About Carl Feagans 396 Articles
Professional archaeologist that currently works for the United States Forest Service at the Land Between the Lakes Recreation Area in Kentucky and Tennessee. I'm also a 12-year veteran of the U.S. Army and spent another 10 years doing adventure programming with at-risk teens before earning my master's degree at the University of Texas at Arlington.

2 Comments

  1. You give to separate reigns of time for he ubaid period, 5000-3500bc and then a sentence later you have it at 3500-3100bc. Which is it? Also if all these lists are comprised from a single source wouldn’t it stand that the source is older? There is writing in the Danube river region going back to 6000bc so even the comment claim for the Sumerians inventing writing is a little off. It has also been shown that oral story tellers can keep knowledge alive over generations. It always amazes me how quickly scholars are quick to dismiss the stories of the actual people themselves. Even Troy was thought to be myth. I don’t believe that these antideluvian kings reigned the actual years attributed to them, but to dismiss them as fantasy is a little short sighted I believe.

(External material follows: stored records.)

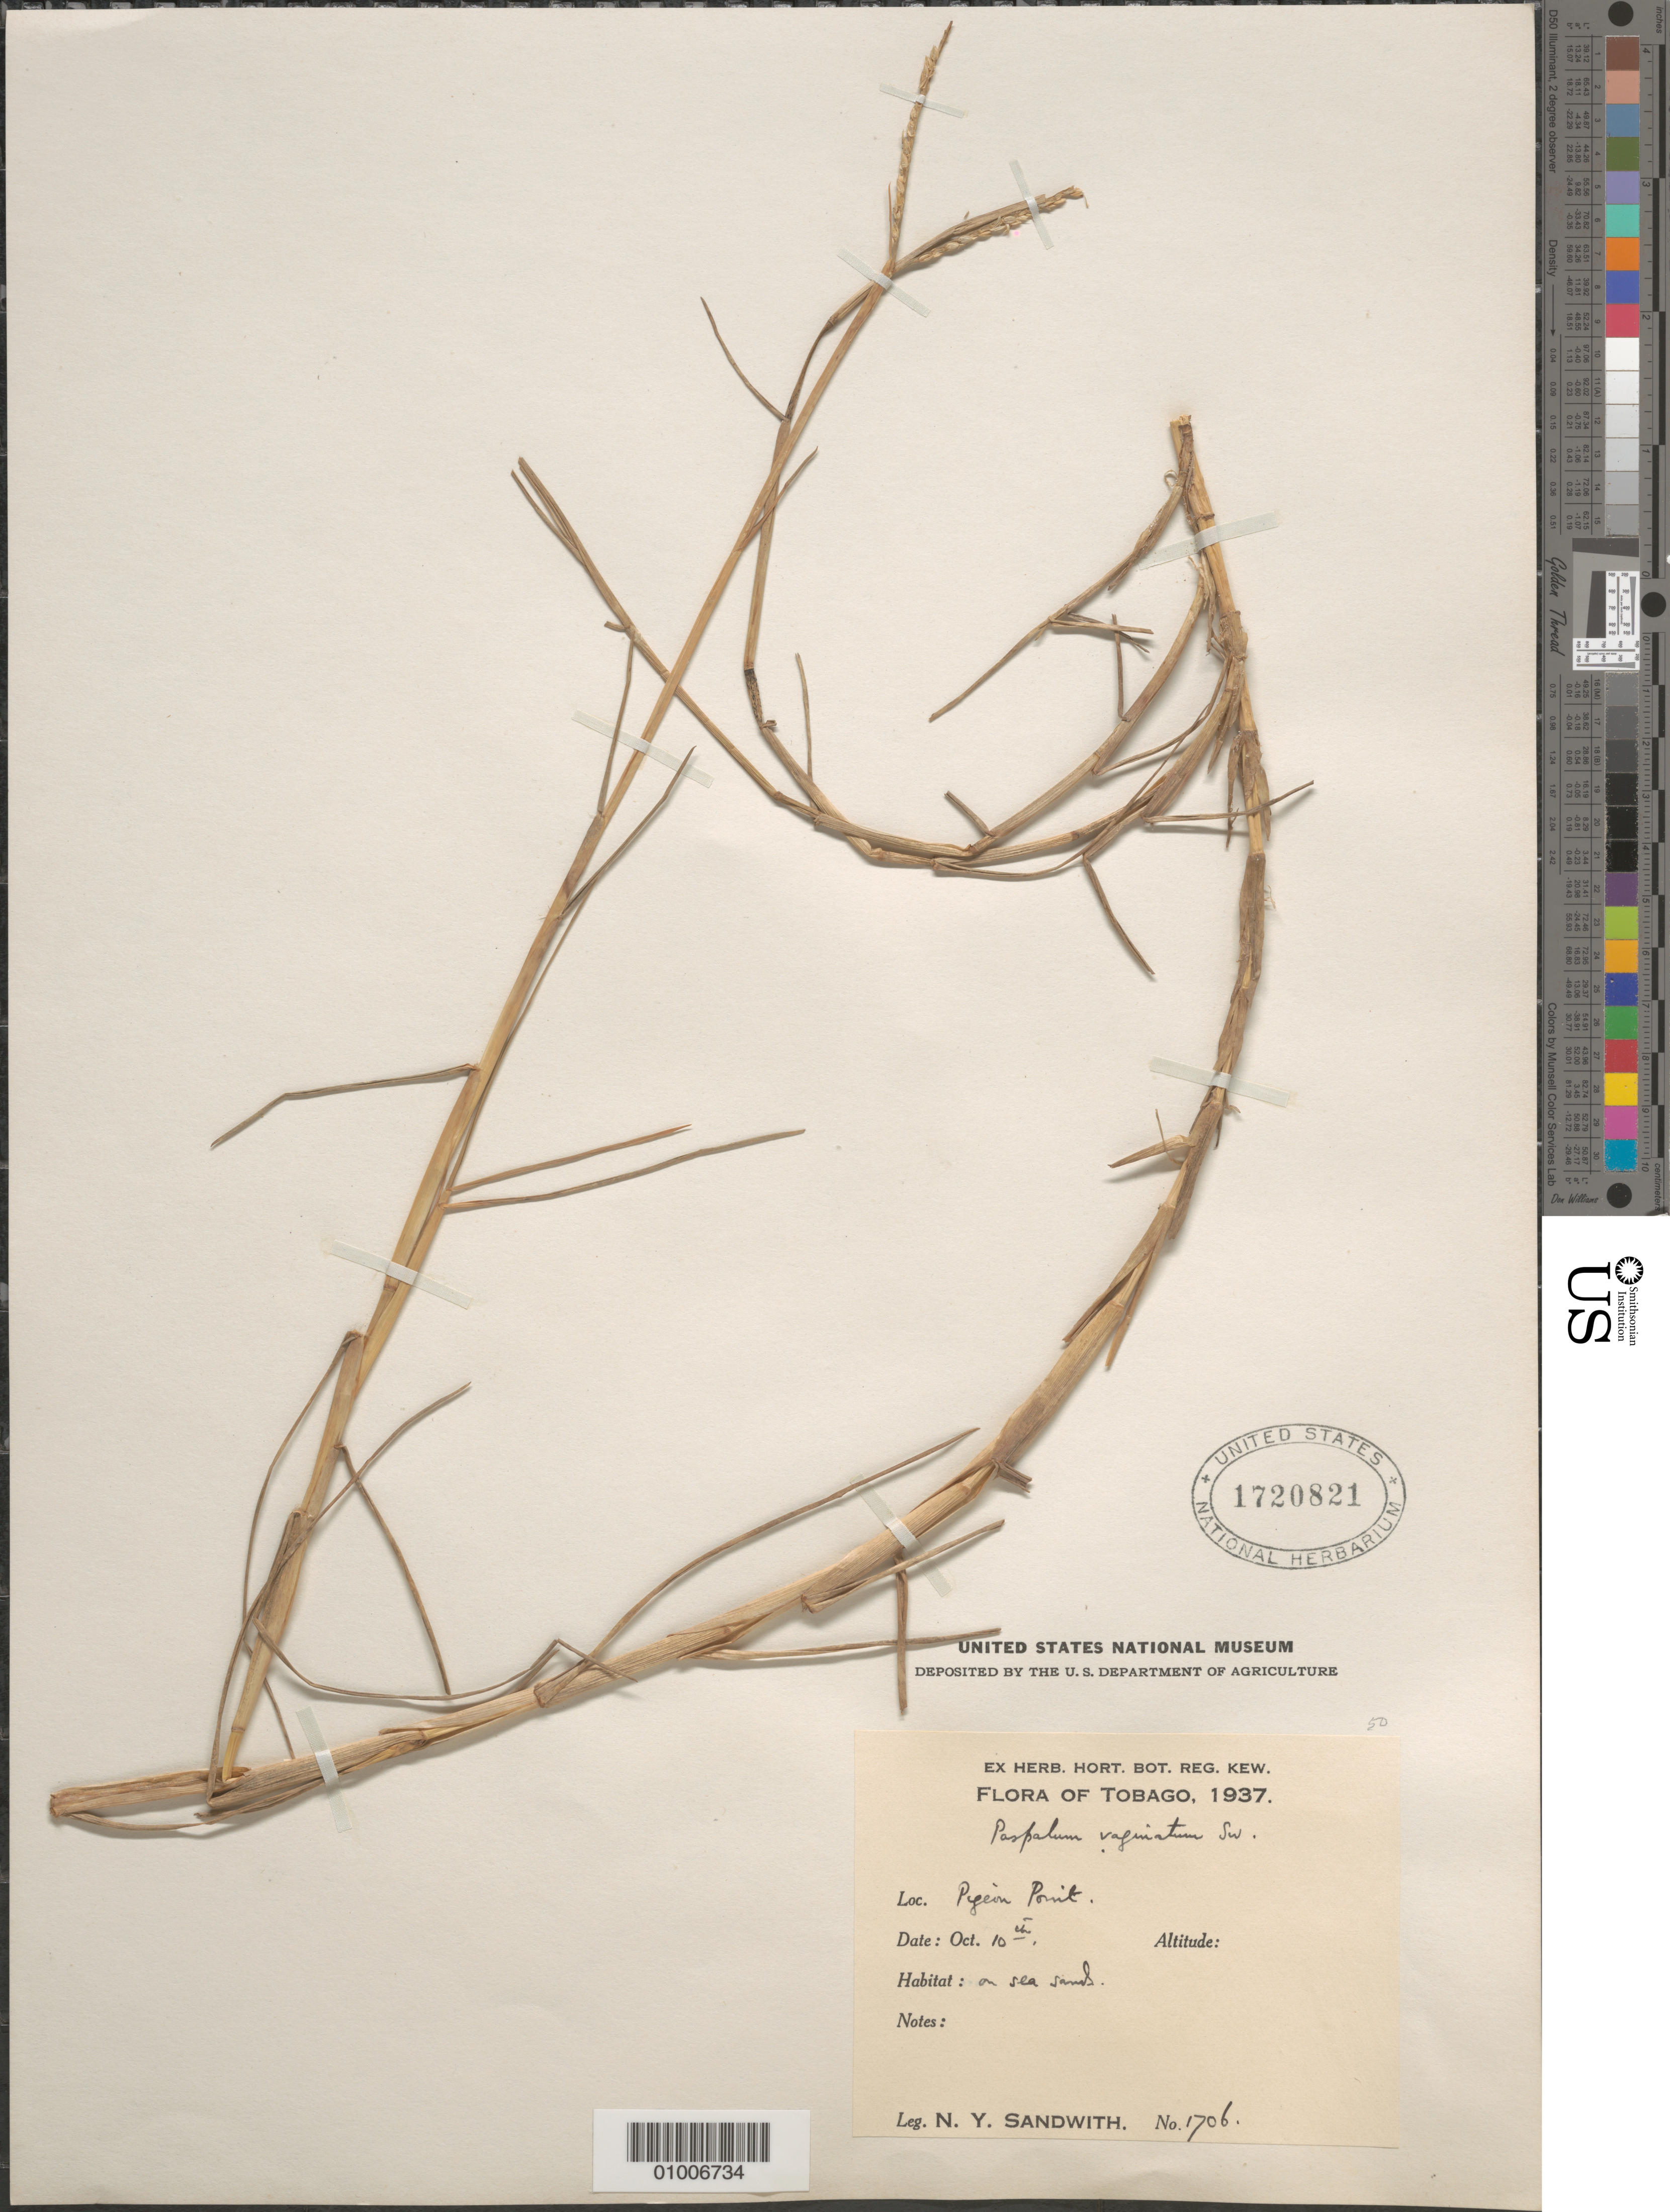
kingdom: Plantae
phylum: Tracheophyta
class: Liliopsida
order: Poales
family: Poaceae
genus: Paspalum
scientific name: Paspalum vaginatum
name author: Sw.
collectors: N. Y. Sandwith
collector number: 1706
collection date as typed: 10 Oct 1937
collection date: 1937-10-10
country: Trinidad and Tobago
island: Tobago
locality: Pigeon Point. On sea sand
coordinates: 0 N, 0 E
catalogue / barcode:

    • You are absolutely correct in noting that inconsistency. One of those periods should not have been “Ubaid.” Instead, it should have read, “Uruk” and I’ve made the correction and added a small note to the top of the post to indicate it. Thanks again for pointing it out.

      With regard to the question you posed: “if all these lists are comprised from a single source wouldn’t it stand that the source is older?” It certainly follows that if each of the lists (for example WB 62, which dates to about 2000 BCE and WB 444, which dates to about 1870 BCE) do have a separate, common source, the progenitor source would be older than these lists if even slightly. It may also be that the lists were comprised from oral tradition(s), which–also–would be expected to be older than, or at least as old as, the oldest list. Another option might be that the oldest list (i.e. WB 62) is the source list and differences on subsequent lists are due to political purposes.

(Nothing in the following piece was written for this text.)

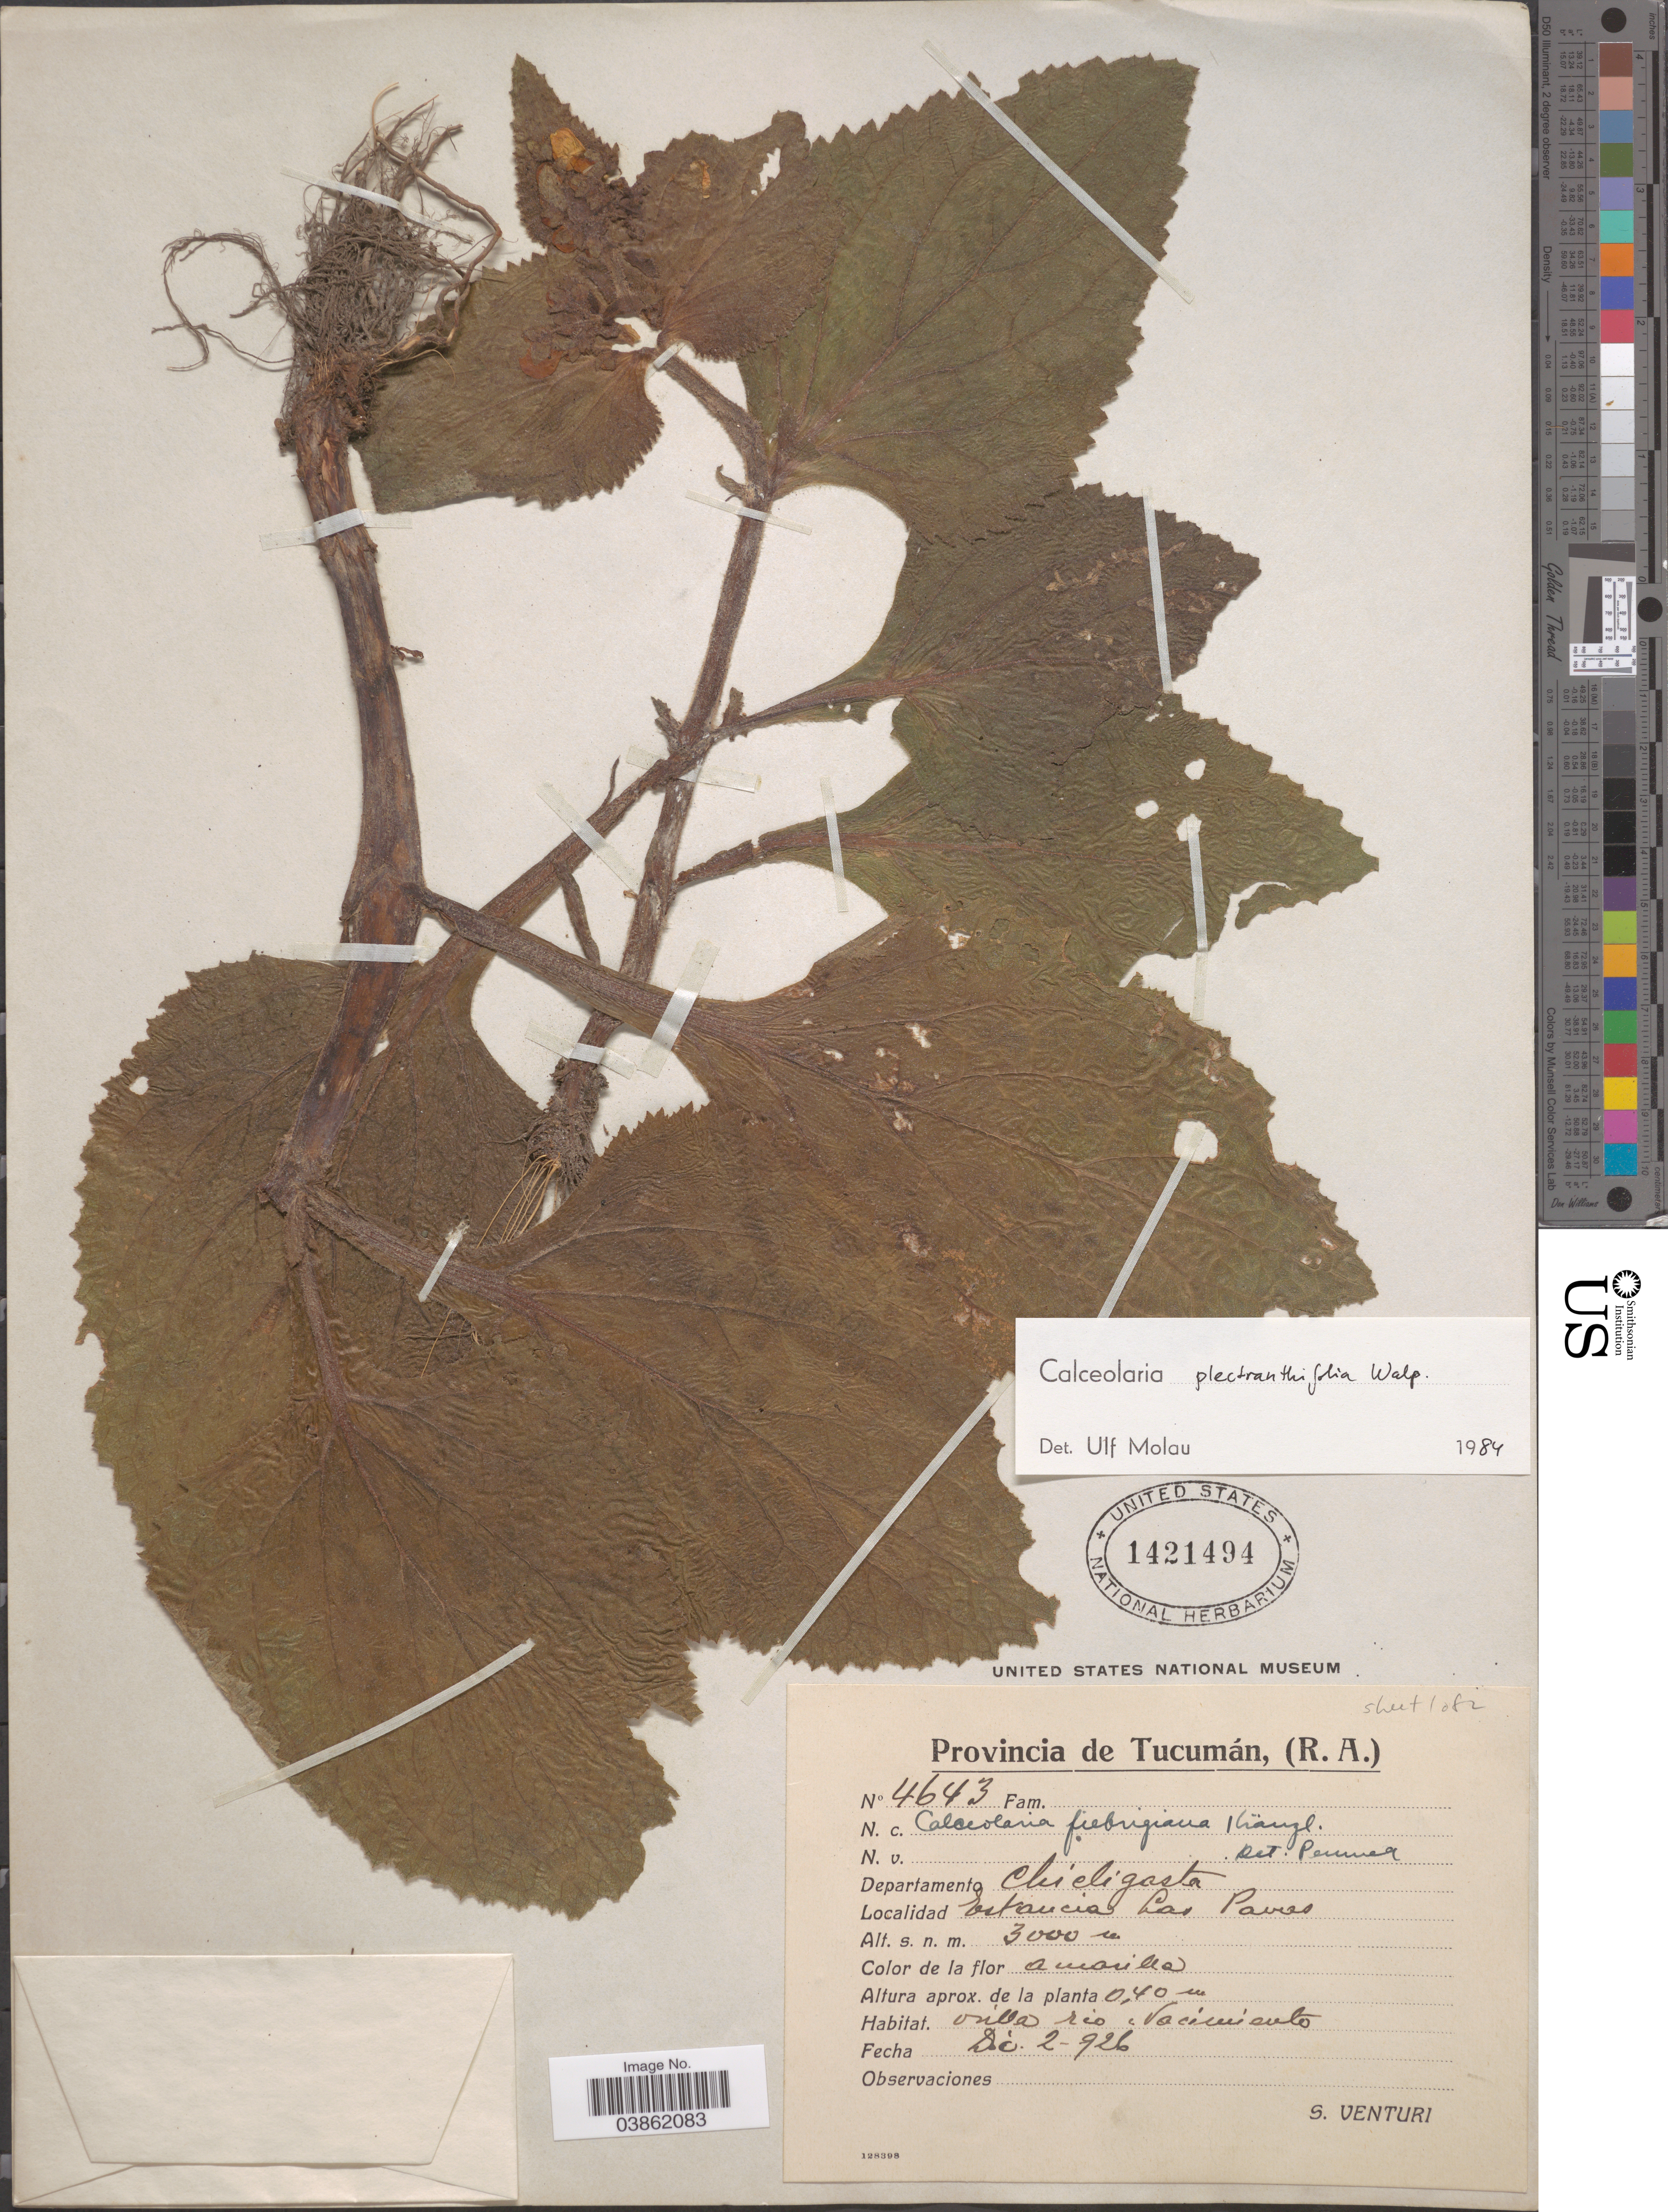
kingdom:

      There are a lot of things to consider, and they’d certainly be fun to explore (perhaps someone has or is). But they’re not all that relevant to the notion that there exist some extraordinary age to the Sumerian kings’ lists.

      There is writing in the Danube river region going back to 6000bc so even the comment claim for the Sumerians inventing writing is a little off.

      I’m comfortable standing by what I’ve said so far. The Vinca symbols, which date to about 5500 BCE (possibly slightly earlier for some) are very cool and intriguing–no doubt. But they’ve yet to be demonstrated as a system of writing. Most are found on pottery and a few figurines in the Neolithic of southeastern Europe, but they don’t seem to have a linguistic pattern that anyone has been able to discern as yet. My personal feeling is that many, maybe all, are representative of ontological ideas or concepts important to the people of the Vinca culture, but this isn’t something that I could ever demonstrate. Much the same can be said for the symbologies of Easter Island (Ronorongo script) and the Indus Valley (Indus script). Hopefully, someday, someone will discover a key to deciphering their meanings (assuming these meanings exist) and we can say confidently that the earliest form of writing is even earlier than we thought.

      Finally, I’d point out that I didn’t simply dismiss the Sumerian kings list claims of extraordinary age out of hand. I detailed a handful of reasons why the notion wasn’t tenable. I even said, ” it might seem logical to accept the written words of the culture that wrote its own list of rulers until we dig a little deeper.”

      There are probably a few other reasons why the Sumerian kings’ lists aren’t to be taken at face-value. Not the least of which is political propaganda. “Fake news” and invented histories aren’t exactly modern inventions! 🙂

      So, it isn’t a matter of dismissing them as fantasy. They are fantasy. From there, the fun part of anthropology is to ask “why?” and “what are the implications?”